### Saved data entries
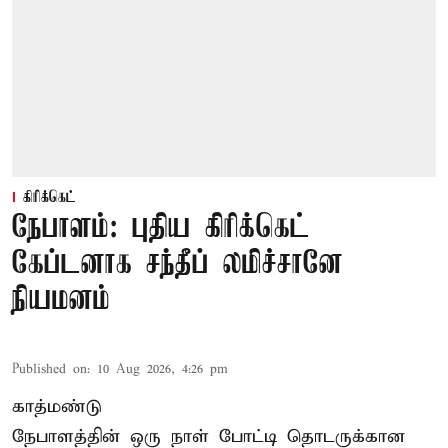
கிரிக்கெட்
நேபாளம்: புதிய கிரிக்கெட்
கேப்டனாக சந்தீப் லமிச்சானே
நியமனம்
Published on
:
10 Aug 2026, 4:26 pm
காத்மண்டு
நேபாளத்தின் ஒரு நாள் போட்டி தொடருக்கான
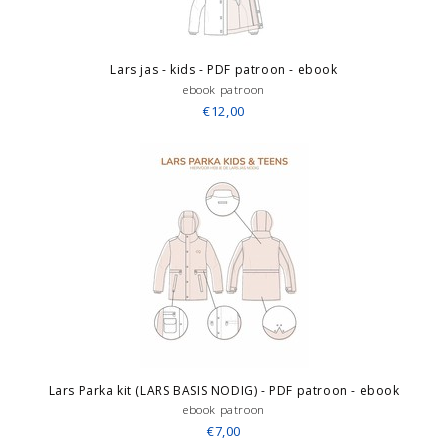
Lars jas - kids - PDF patroon - ebook
ebook patroon
€12,00
Lars Parka kit (LARS BASIS NODIG) - PDF patroon - ebook
ebook patroon
€7,00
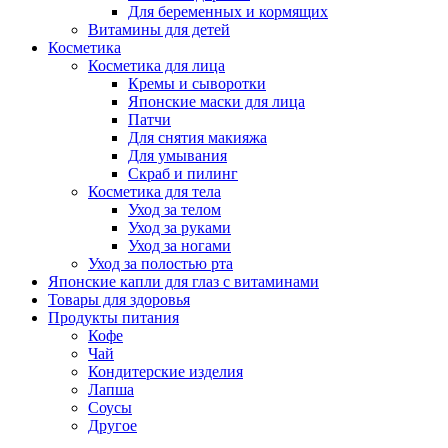
Для беременных и кормящих
Витамины для детей
Косметика
Косметика для лица
Кремы и сыворотки
Японские маски для лица
Патчи
Для снятия макияжа
Для умывания
Скраб и пилинг
Косметика для тела
Уход за телом
Уход за руками
Уход за ногами
Уход за полостью рта
Японские капли для глаз с витаминами
Товары для здоровья
Продукты питания
Кофе
Чай
Кондитерские изделия
Лапша
Соусы
Другое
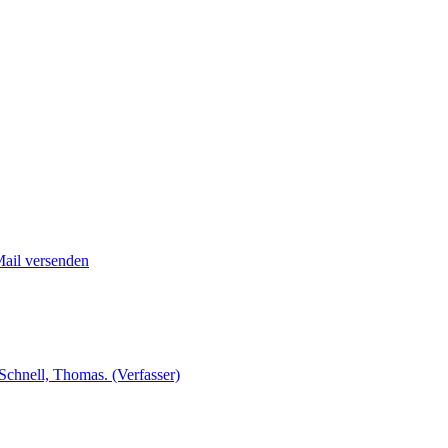
Mail versenden
Schnell, Thomas. (Verfasser)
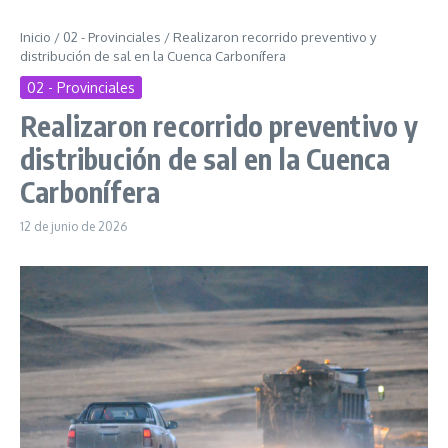
Inicio
/
02 - Provinciales
/
Realizaron recorrido preventivo y
distribución de sal en la Cuenca Carbonífera
02 - Provinciales
Realizaron recorrido preventivo y
distribución de sal en la Cuenca
Carbonífera
12 de junio de 2026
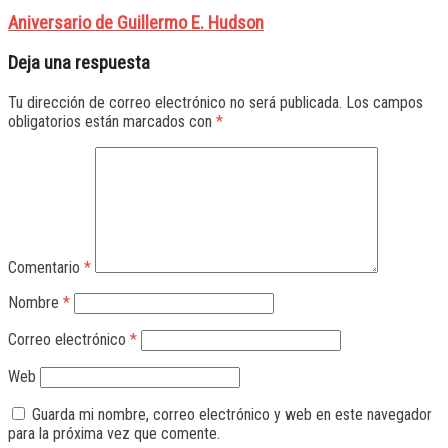
Aniversario de Guillermo E. Hudson
Deja una respuesta
Tu dirección de correo electrónico no será publicada.
Los campos
obligatorios están marcados con
*
Comentario
*
Nombre
*
Correo electrónico
*
Web
Guarda mi nombre, correo electrónico y web en este navegador
para la próxima vez que comente.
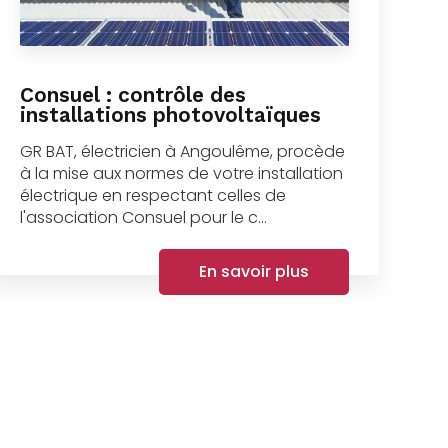
Consuel : contrôle des
installations photovoltaïques
GR BAT, électricien à Angoulême, procède
à la mise aux normes de votre installation
électrique en respectant celles de
l'association Consuel pour le c...
En savoir plus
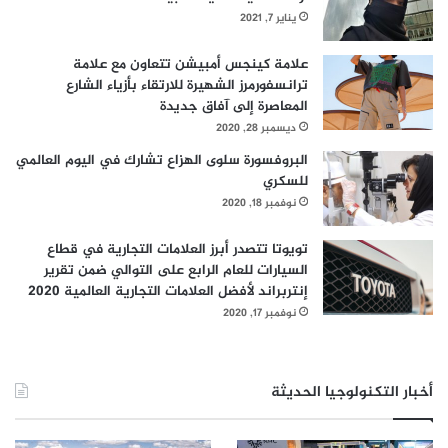
يناير 7, 2021
علامة كينجس أمبيشن تتعاون مع علامة
ترانسفورمرز الشهيرة للارتقاء بأزياء الشارع
المعاصرة إلى آفاق جديدة
ديسمبر 28, 2020
البروفسورة سلوى الهزاع تشارك في اليوم العالمي
للسكري
نوفمبر 18, 2020
تويوتا تتصدر أبرز العلامات التجارية في قطاع
السيارات للعام الرابع على التوالي ضمن تقرير
إنتربراند لأفضل العلامات التجارية العالمية 2020
نوفمبر 17, 2020
أخبار التكنولوجيا الحديثة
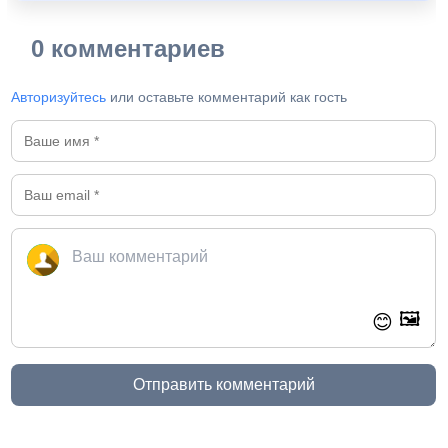
0 комментариев
Авторизуйтесь
или оставьте комментарий как гость
🖼️
😊
Отправить комментарий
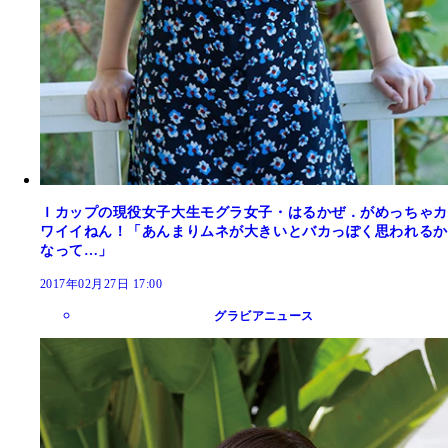
Ｉカップの現役女子大生モグラ女子・はるかぜ．がめっちゃカ
ワイイねん！「あんまりムネが大きいとバカっぽく思われるか
なって…」
2017年02月27日 17:00
グラビアニュース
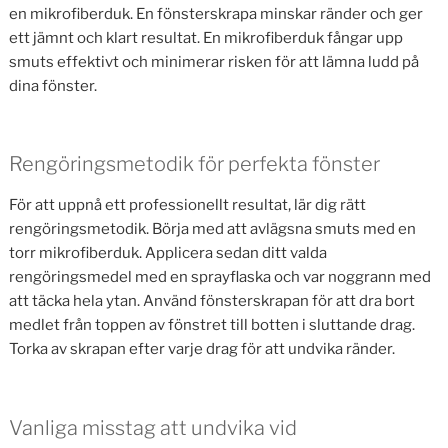
en mikrofiberduk. En fönsterskrapa minskar ränder och ger
ett jämnt och klart resultat. En mikrofiberduk fångar upp
smuts effektivt och minimerar risken för att lämna ludd på
dina fönster.
Rengöringsmetodik för perfekta fönster
För att uppnå ett professionellt resultat, lär dig rätt
rengöringsmetodik. Börja med att avlägsna smuts med en
torr mikrofiberduk. Applicera sedan ditt valda
rengöringsmedel med en sprayflaska och var noggrann med
att täcka hela ytan. Använd fönsterskrapan för att dra bort
medlet från toppen av fönstret till botten i sluttande drag.
Torka av skrapan efter varje drag för att undvika ränder.
Vanliga misstag att undvika vid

### TASK DETAILS
Although pictures appear among the records above, none are to be output; print exactly the lines from the line containing "المعاصرة إلى آفاق جديدة" through the line containing "0 комментариев".

### SOLUTION BELOW
المعاصرة إلى آفاق جديدة
ديسمبر 28, 2020
البروفسورة سلوى الهزاع تشارك في اليوم العالمي
للسكري
نوفمبر 18, 2020
تويوتا تتصدر أبرز العلامات التجارية في قطاع
السيارات للعام الرابع على التوالي ضمن تقرير
إنتربراند لأفضل العلامات التجارية العالمية 2020
نوفمبر 17, 2020
أخبار التكنولوجيا الحديثة
0 комментариев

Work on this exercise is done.